··· ENTRIES SHOWN

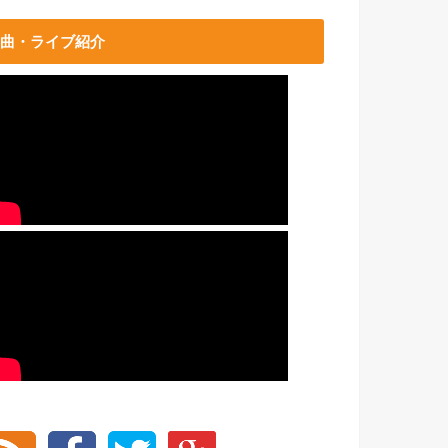
曲・ライブ紹介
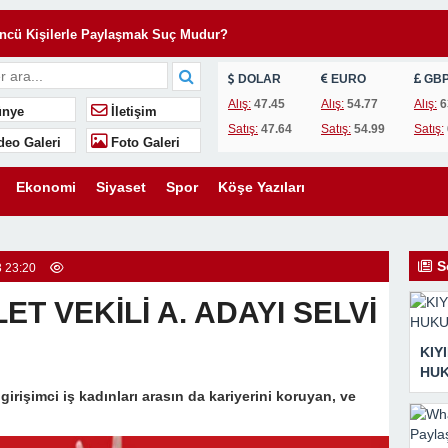
 ÜCRETİ HUKUKA AYKIRIDIR!
ncü Kişilerle Paylaşmak Suç Mudur?
ruları
DOLAR
EURO
GB
VEKALETİULE ARSA SATMAYA ÇALIŞTIRLAR
Alış:
47.45
Alış:
54.77
Alış:
6
nye
İletişim
aldırıya uğrayan esnaf hayatını kaybetti
Satış:
47.64
Satış:
54.99
Satış:
deo Galeri
Foto Galeri
KTUP!”
…
Ekonomi
Siyaset
Spor
Köşe Yazıları
kin Ferhat Aydoğan’dan Basın Açıklaması
 fabrikasında çıkan yangın kontrol altına alındı
S
 23:20
andarma trafik aracındaki bir personel yaralandı
T VEKİLİ A. ADAYI SELVİ
 ÜCRETİ HUKUKA AYKIRIDIR!
KIY
HUK
irişimci iş kadınları arasın da kariyerini koruyan, ve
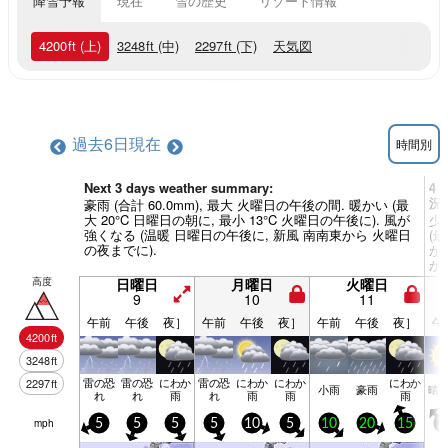
降雪予報
現在
雪の歴史
リゾート情報
4200
ft
(上)
3248
ft
(中)
2297
ft
(下)
天気図
過去6日
現在
時間別
Next 3 days weather summary:
4 
況
豪雨 (合計 60.0mm), 最大 火曜日の午後の間. 暖かい (最
大 20°C 日曜日の朝に, 最小 13°C 火曜日の午後に). 風が
少
強くなる (温暖 日曜日の午後に, 新風 南南東から 火曜日
(最
の夜までに).
が
か
高度
日曜日
月曜日
火曜日
9
10
11
午前
午後
夜］
午前
午後
夜］
午前
午後
夜］
午
4200
ft
3248
ft
雷の恐
雷の恐
にわか
雷の恐
にわか
にわか
にわか
2297
ft
小雨
豪雨
晴
れ
れ
雨
れ
雨
雨
雨
mph
5
5
5
5
10
5
10
20
15
2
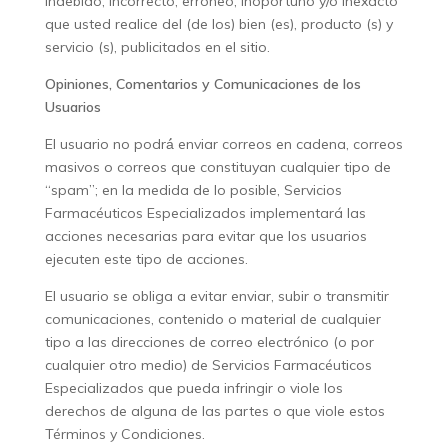
indebido, incorrecto, erróneo, inoportuno y/o inexacto
que usted realice del (de los) bien (es), producto (s) y
servicio (s), publicitados en el sitio.
Opiniones, Comentarios y Comunicaciones de los
Usuarios
El usuario no podrá́ enviar correos en cadena, correos
masivos o correos que constituyan cualquier tipo de
“spam”; en la medida de lo posible, Servicios
Farmacéuticos Especializados implementará las
acciones necesarias para evitar que los usuarios
ejecuten este tipo de acciones.
El usuario se obliga a evitar enviar, subir o transmitir
comunicaciones, contenido o material de cualquier
tipo a las direcciones de correo electrónico (o por
cualquier otro medio) de Servicios Farmacéuticos
Especializados que pueda infringir o viole los
derechos de alguna de las partes o que viole estos
Términos y Condiciones.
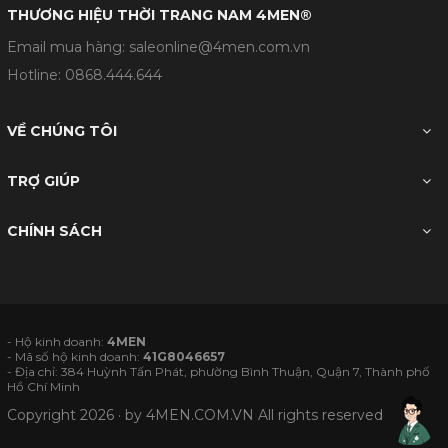
THƯƠNG HIỆU THỜI TRANG NAM 4MEN®
Email mua hàng: saleonline@4men.com.vn
Hotline:
0868.444.644
VỀ CHÚNG TÔI
TRỢ GIÚP
CHÍNH SÁCH
- Hộ kinh doanh:
4MEN
- Mã số hộ kinh doanh:
41G8046657
- Địa chỉ: 384 Huỳnh Tấn Phát, phường Bình Thuận, Quận 7, Thành phố
Hồ Chí Minh
Copyright 2026 · by
4MEN.COM.VN
All rights reserved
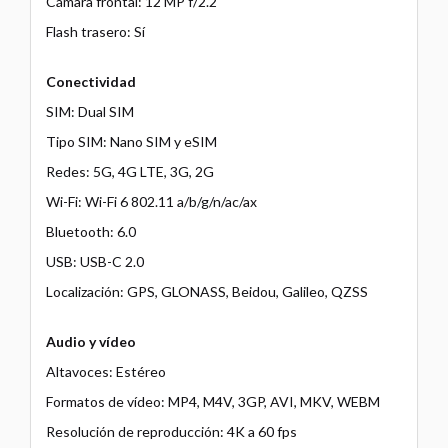
Cámara frontal: 12 MP f/2.2
Flash trasero: Sí
Conectividad
SIM: Dual SIM
Tipo SIM: Nano SIM y eSIM
Redes: 5G, 4G LTE, 3G, 2G
Wi-Fi: Wi-Fi 6 802.11 a/b/g/n/ac/ax
Bluetooth: 6.0
USB: USB-C 2.0
Localización: GPS, GLONASS, Beidou, Galileo, QZSS
Audio y vídeo
Altavoces: Estéreo
Formatos de vídeo: MP4, M4V, 3GP, AVI, MKV, WEBM
Resolución de reproducción: 4K a 60 fps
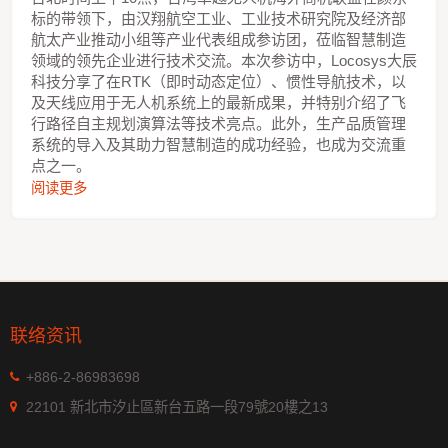
标的带领下，由汉翔航空工业、工业技术研究院及经济部
航太产业推动小组等产业代表组成参访团，莅临智慧制造
领域的领先企业进行技术交流。本次参访中，Locosys大辰
科技分享了在RTK（即时动态定位）、惯性导航技术，以
及天线应用于无人机系统上的最新成果，并特别介绍了飞
行路径自主规划演算法等技术亮点。此外，生产品质管理
系统的导入及其助力智慧制造的成功经验，也成为交流重
点之一。
阅读更多
联络资讯
+886-2-86983698
22101 新北市汐止區新台五路一段79號20樓之13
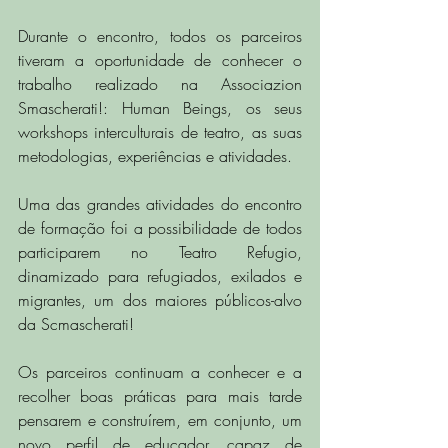
Durante o encontro, todos os parceiros 
tiveram a oportunidade de conhecer o 
trabalho realizado na Associazion 
Smascherati!: Human Beings, os seus 
workshops interculturais de teatro, as suas 
metodologias, experiências e atividades.
Uma das grandes atividades do encontro 
de formação foi a possibilidade de todos 
participarem no Teatro Refugio, 
dinamizado para refugiados, exilados e 
migrantes, um dos maiores públicos-alvo 
da Scmascherati!
Os parceiros continuam a conhecer e a 
recolher boas práticas para mais tarde 
pensarem e construírem, em conjunto, um 
novo perfil de educador, capaz de 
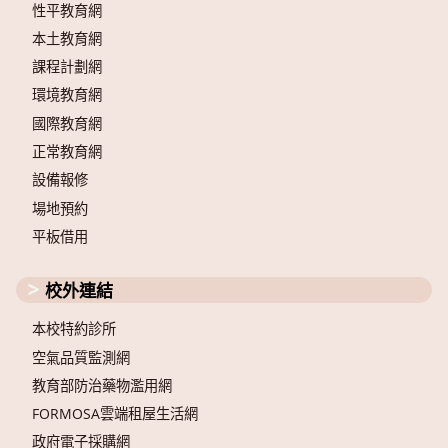
性平教育網
本土教育網
課程計劃網
環境教育網
國際教育網
正常教育網
設備報修
場地預約
平板借用
校外連結
本校特約診所
空氣品質監測網
教育部防治藥物濫用網
FORMOSA雲端租屋生活網
政府電子採購網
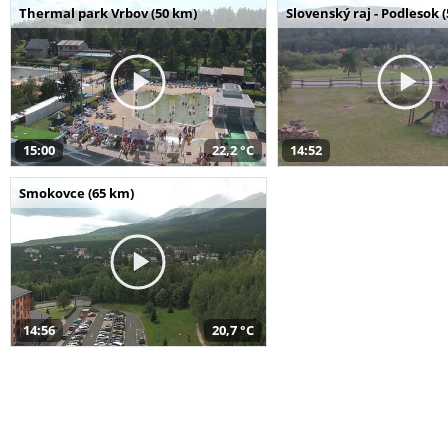
Thermal park Vrbov (50 km)
Slovenský raj - Podlesok 
15:00
22,2 °C
14:52
Smokovce (65 km)
14:56
20,7 °C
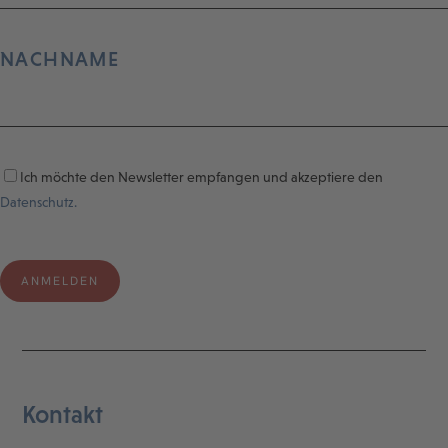
NACHNAME
Ich möchte den Newsletter empfangen und akzeptiere den
Datenschutz.
Kontakt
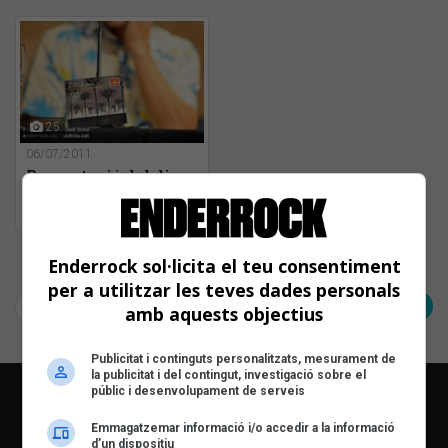
(Barcelona)
25
06/07/2011
Presentació del disc
'Alegria revisitat',
Antiga Fàbrica
Damm (Barcelona), 6
de juliol del 2011
Pàgina 1 de 1
Enderrock sol·licita el teu consentiment
per a utilitzar les teves dades personals
< Anterior
Següent >
amb aquests objectius
Publicitat i continguts personalitzats, mesurament de
la publicitat i del contingut, investigació sobre el
públic i desenvolupament de serveis
Emmagatzemar informació i/o accedir a la informació
d’un dispositiu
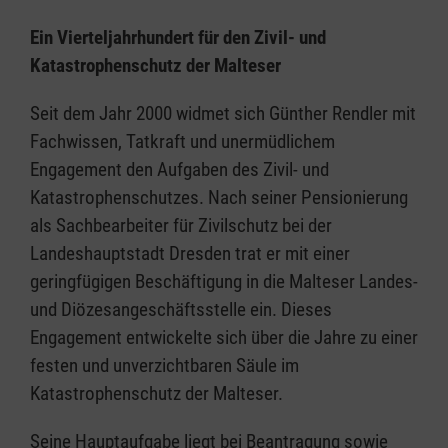
Ein Vierteljahrhundert für den Zivil- und
Katastrophenschutz der Malteser
Seit dem Jahr 2000 widmet sich Günther Rendler mit
Fachwissen, Tatkraft und unermüdlichem
Engagement den Aufgaben des Zivil- und
Katastrophenschutzes. Nach seiner Pensionierung
als Sachbearbeiter für Zivilschutz bei der
Landeshauptstadt Dresden trat er mit einer
geringfügigen Beschäftigung in die Malteser Landes-
und Diözesangeschäftsstelle ein. Dieses
Engagement entwickelte sich über die Jahre zu einer
festen und unverzichtbaren Säule im
Katastrophenschutz der Malteser.
Seine Hauptaufgabe liegt bei Beantragung sowie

······

PROBLEM:
Extract every line of text read from the pages in the records above, keeping each line unchanged and in order. Leave the pictures out of the answer.

ANSWER SECTION:
曲・ライブ紹介
 ÜCRETİ HUKUKA AYKIRIDIR!
ncü Kişilerle Paylaşmak Suç Mudur?
ruları
DOLAR
EURO
GB
VEKALETİULE ARSA SATMAYA ÇALIŞTIRLAR
Alış:
47.45
Alış:
54.77
Alış:
6
nye
İletişim
aldırıya uğrayan esnaf hayatını kaybetti
Satış:
47.64
Satış:
54.99
Satış:
deo Galeri
Foto Galeri
KTUP!”
…
Ekonomi
Siyaset
Spor
Köşe Yazıları
kin Ferhat Aydoğan’dan Basın Açıklaması
 fabrikasında çıkan yangın kontrol altına alındı
S
 23:20
andarma trafik aracındaki bir personel yaralandı
T VEKİLİ A. ADAYI SELVİ
 ÜCRETİ HUKUKA AYKIRIDIR!
KIY
HUK
irişimci iş kadınları arasın da kariyerini koruyan, ve
降雪予報
現在
雪の歴史
リゾート情報
4200
ft
(上)
3248
ft
(中)
2297
ft
(下)
天気図
過去6日
現在
時間別
Next 3 days weather summary:
4 
況
豪雨 (合計 60.0mm), 最大 火曜日の午後の間. 暖かい (最
大 20°C 日曜日の朝に, 最小 13°C 火曜日の午後に). 風が
少
強くなる (温暖 日曜日の午後に, 新風 南南東から 火曜日
(最
の夜までに).
が
か
高度
日曜日
月曜日
火曜日
9
10
11
午前
午後
夜］
午前
午後
夜］
午前
午後
夜］
午
4200
ft
3248
ft
雷の恐
雷の恐
にわか
雷の恐
にわか
にわか
にわか
2297
ft
小雨
豪雨
晴
れ
れ
雨
れ
雨
雨
雨
mph
5
5
5
5
10
5
10
20
15
2
indebido, incorrecto, erróneo, inoportuno y/o inexacto
que usted realice del (de los) bien (es), producto (s) y
servicio (s), publicitados en el sitio.
Opiniones, Comentarios y Comunicaciones de los
Usuarios
El usuario no podrá́ enviar correos en cadena, correos
masivos o correos que constituyan cualquier tipo de
“spam”; en la medida de lo posible, Servicios
Farmacéuticos Especializados implementará las
acciones necesarias para evitar que los usuarios
ejecuten este tipo de acciones.
El usuario se obliga a evitar enviar, subir o transmitir
comunicaciones, contenido o material de cualquier
tipo a las direcciones de correo electrónico (o por
cualquier otro medio) de Servicios Farmacéuticos
Especializados que pueda infringir o viole los
derechos de alguna de las partes o que viole estos
Términos y Condiciones.
THƯƠNG HIỆU THỜI TRANG NAM 4MEN®
Email mua hàng: saleonline@4men.com.vn
Hotline:
0868.444.644
VỀ CHÚNG TÔI
TRỢ GIÚP
CHÍNH SÁCH
- Hộ kinh doanh:
4MEN
- Mã số hộ kinh doanh:
41G8046657
- Địa chỉ: 384 Huỳnh Tấn Phát, phường Bình Thuận, Quận 7, Thành phố
Hồ Chí Minh
Copyright 2026 · by
4MEN.COM.VN
All rights reserved
Cámara frontal: 12 MP f/2.2
Flash trasero: Sí
Conectividad
SIM: Dual SIM
Tipo SIM: Nano SIM y eSIM
Redes: 5G, 4G LTE, 3G, 2G
Wi-Fi: Wi-Fi 6 802.11 a/b/g/n/ac/ax
Bluetooth: 6.0
USB: USB-C 2.0
Localización: GPS, GLONASS, Beidou, Galileo, QZSS
Audio y vídeo
Altavoces: Estéreo
Formatos de vídeo: MP4, M4V, 3GP, AVI, MKV, WEBM
Resolución de reproducción: 4K a 60 fps
标的带领下，由汉翔航空工业、工业技术研究院及经济部
航太产业推动小组等产业代表组成参访团，莅临智慧制造
领域的领先企业进行技术交流。本次参访中，Locosys大辰
科技分享了在RTK（即时动态定位）、惯性导航技术，以
及天线应用于无人机系统上的最新成果，并特别介绍了飞
行路径自主规划演算法等技术亮点。此外，生产品质管理
系统的导入及其助力智慧制造的成功经验，也成为交流重
点之一。
阅读更多
联络资讯
+886-2-86983698
22101 新北市汐止區新台五路一段79號20樓之13
Durante o encontro, todos os parceiros 
tiveram a oportunidade de conhecer o 
trabalho realizado na Associazion 
Smascherati!: Human Beings, os seus 
workshops interculturais de teatro, as suas 
metodologias, experiências e atividades.
Uma das grandes atividades do encontro 
de formação foi a possibilidade de todos 
participarem no Teatro Refugio, 
dinamizado para refugiados, exilados e 
migrantes, um dos maiores públicos-alvo 
da Scmascherati!
Os parceiros continuam a conhecer e a 
recolher boas práticas para mais tarde 
pensarem e construírem, em conjunto, um 
novo perfil de educador, capaz de 
性平教育網
本土教育網
課程計劃網
環境教育網
國際教育網
正常教育網
設備報修
場地預約
平板借用
校外連結
本校特約診所
空氣品質監測網
教育部防治藥物濫用網
FORMOSA雲端租屋生活網
政府電子採購網
Thermal park Vrbov (50 km)
Slovenský raj - Podlesok 
15:00
22,2 °C
14:52
Smokovce (65 km)
14:56
20,7 °C
NACHNAME
Ich möchte den Newsletter empfangen und akzeptiere den
Datenschutz.
Kontakt
(Barcelona)
25
06/07/2011
Presentació del disc
'Alegria revisitat',
Antiga Fàbrica
Damm (Barcelona), 6
de juliol del 2011
Pàgina 1 de 1
Enderrock sol·licita el teu consentiment
per a utilitzar les teves dades personals
< Anterior
Següent >
amb aquests objectius
Publicitat i continguts personalitzats, mesurament de
la publicitat i del contingut, investigació sobre el
públic i desenvolupament de serveis
Emmagatzemar informació i/o accedir a la informació
d’un dispositiu
Ein Vierteljahrhundert für den Zivil- und
Katastrophenschutz der Malteser
Seit dem Jahr 2000 widmet sich Günther Rendler mit
Fachwissen, Tatkraft und unermüdlichem
Engagement den Aufgaben des Zivil- und
Katastrophenschutzes. Nach seiner Pensionierung
als Sachbearbeiter für Zivilschutz bei der
Landeshauptstadt Dresden trat er mit einer
geringfügigen Beschäftigung in die Malteser Landes-
und Diözesangeschäftsstelle ein. Dieses
Engagement entwickelte sich über die Jahre zu einer
festen und unverzichtbaren Säule im
Katastrophenschutz der Malteser.
Seine Hauptaufgabe liegt bei Beantragung sowie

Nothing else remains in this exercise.